A dream that may end in a quick wake-up call
When this long, long, election eventually comes to an end and the votes are counted we will know whether Indian voters have opted for the uncertainty of the promise of a bright new future, or the security of a tired past. Mark Tully writes.ht view Updated: May 10, 2014 22:02 IST
When this long, long, election eventually comes to an end and the votes are counted we will know whether Indian voters have opted for the uncertainty of the promise of a bright new future, or the security of a tired past.
A senior Lucknow journalist got it right when he said to me, “Modi is selling a dream.” The future promised by the dream can be summed up in two words, change and development. But dreams all too often vanish in the harsh light of reality. Modi has been very short on the details of his plans for transforming India’s ramshackle, archaic, administrative machinery into a modern engine that can generate and sustain development. Yet that is the change he has to bring about if he’s to fulfil his promise of development.

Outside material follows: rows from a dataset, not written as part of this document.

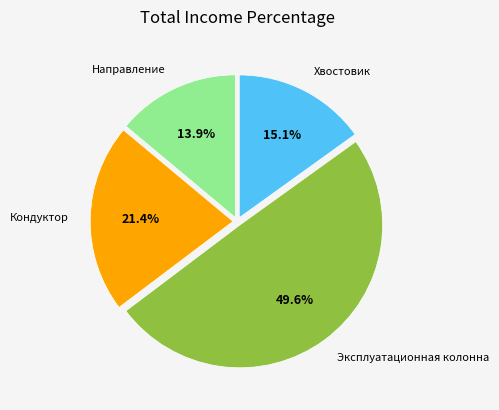

Is there a majority slice in this chart?

No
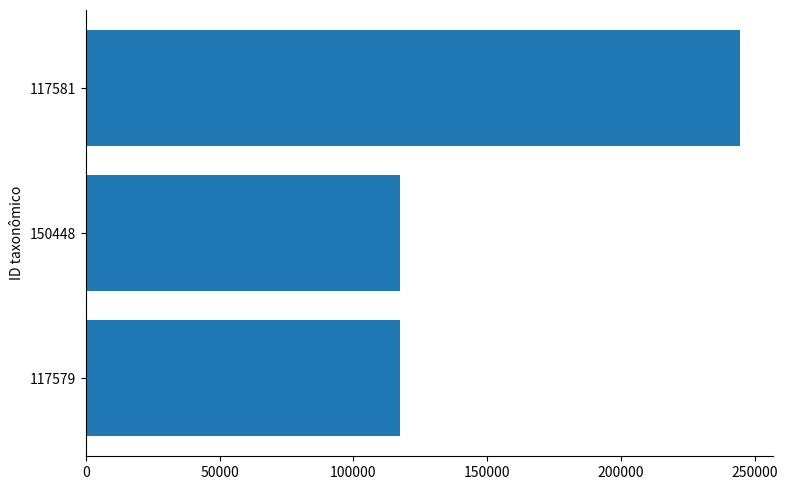

Which category has the highest value across all series?

117581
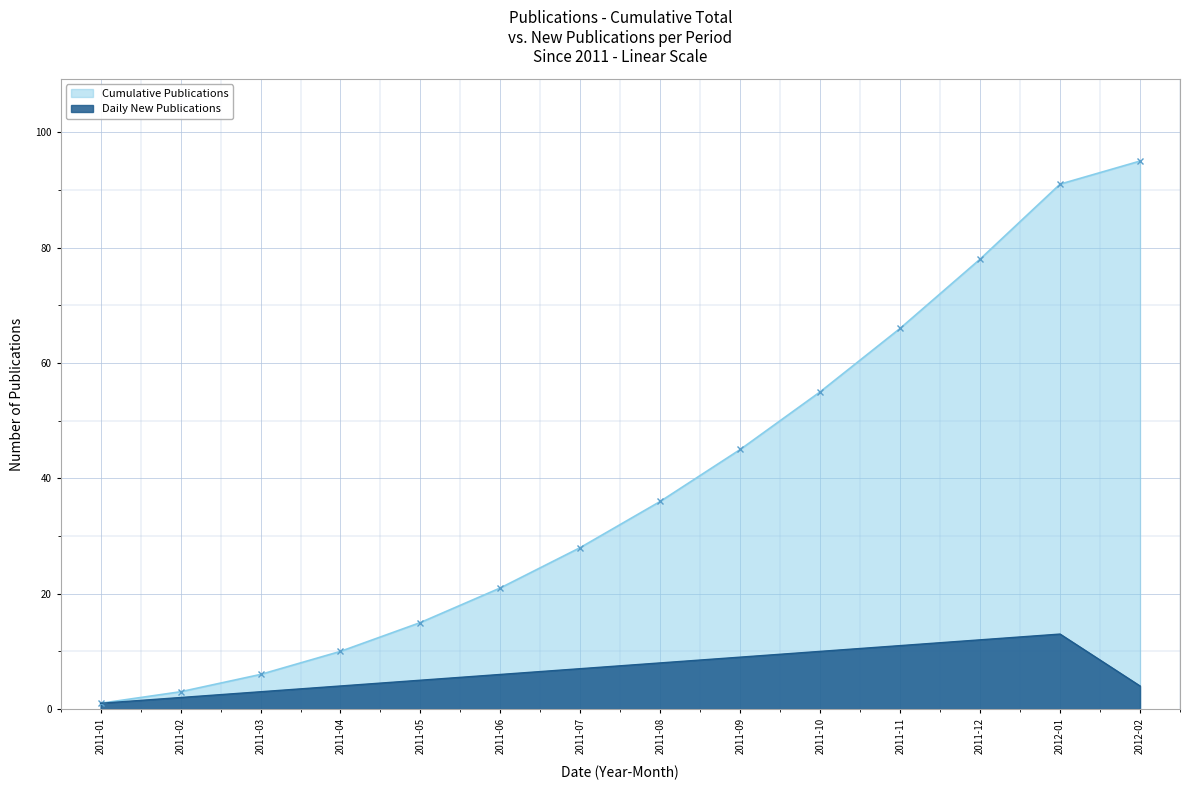

List the series in order of their peak value, lowest first.

Daily New Publications, Cumulative Publications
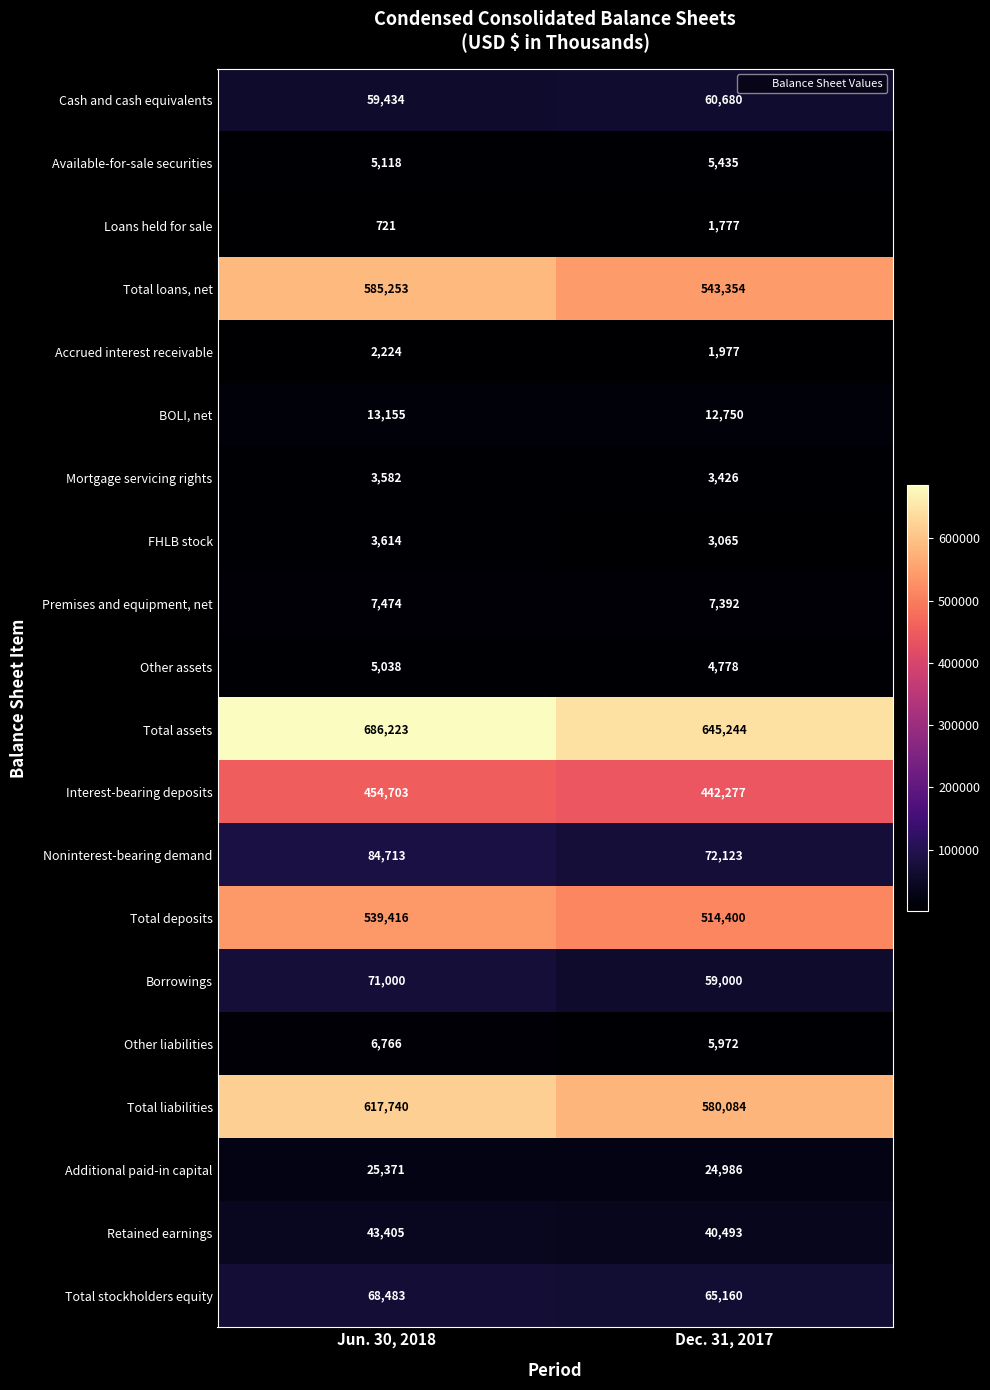

What is the difference between the highest and lowest values at Jun. 30, 2018?

685502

The Congress, on the other hand, has urged voters not to take risks, not to trust promises, not to dream dreams, but to vote again for what one disgruntled Congress politician described to me as the tired old issues. In speech after speech Sonia and Rahul Gandhi have appealed to voters to chose the security of their version of secularism, their idea of India, warning that if they don’t India will break. But the Congress has used that threat so often in the past to draw attention away from its failures that voters may well shrug their shoulders and say “we’ve heard all that before”.
Sonia Gandhi looks back to Indira Gandhi’s garibi hatao as the way to win votes. So it’s not surprising that Rahul has been highlighting the Congress’ pro-poor policies, specially the Right to Food. Those policies relieve but don’t remove poverty. They don’t promise change or development.
Then there is Rahul himself, the scion of the Nehru Gandhi family, appealing time and again to past memories of his family in the hope that he can recreate the magical magnetism which drew voters to his grandmother and at one stage to his father too. But times have changed and recent electoral history has shown that the family’s charisma has worn thin. Rahul has been no match for the boisterous super-self-confident Modi in the competition for charisma. Many in the Congress party feel that the charismatic Priyanka should have been chosen as their leader. When she did come out fighting she pushed Rahul off the front pages.
The Congress campaign has been so lack-lustre and backward-looking that it’s widely believed the party is heading for a humiliating defeat. On the other hand, the polls and the media have forecast a Modi wave. The term has been repeated so often that it could well turn out to be a self-fulfilling prophesy. But a wave would sweep over the traditional issues of caste, creed, and candidate and I found them still relevant in the crucial heart of UP. Among many voters I talked to who were calculating caste equations or wondering which way the Muslim vote would go was the local BJP strongman. He assured me there was a Modi wave but went on to say “there’s a problem too — caste”.
Modi himself does not appear confident that there’s a wave which has swept over central UP. Although the BJP president and Lucknow candidate, Rajnath Singh, appealed to voters to rise above caste and creed at the last moment, Modi appealed to caste with his deliberate misinterpretation of Priyanka’s remarks about low-level politics, and to creed with Ram and his temple at Faizabad. A BJP ideologue told me the party is counting on caste to see it through in UP.
If Modi does form the government he will face an angry backlash very quickly unless his dream becomes a reality and he succeeds in doing what no one else has done, changing India.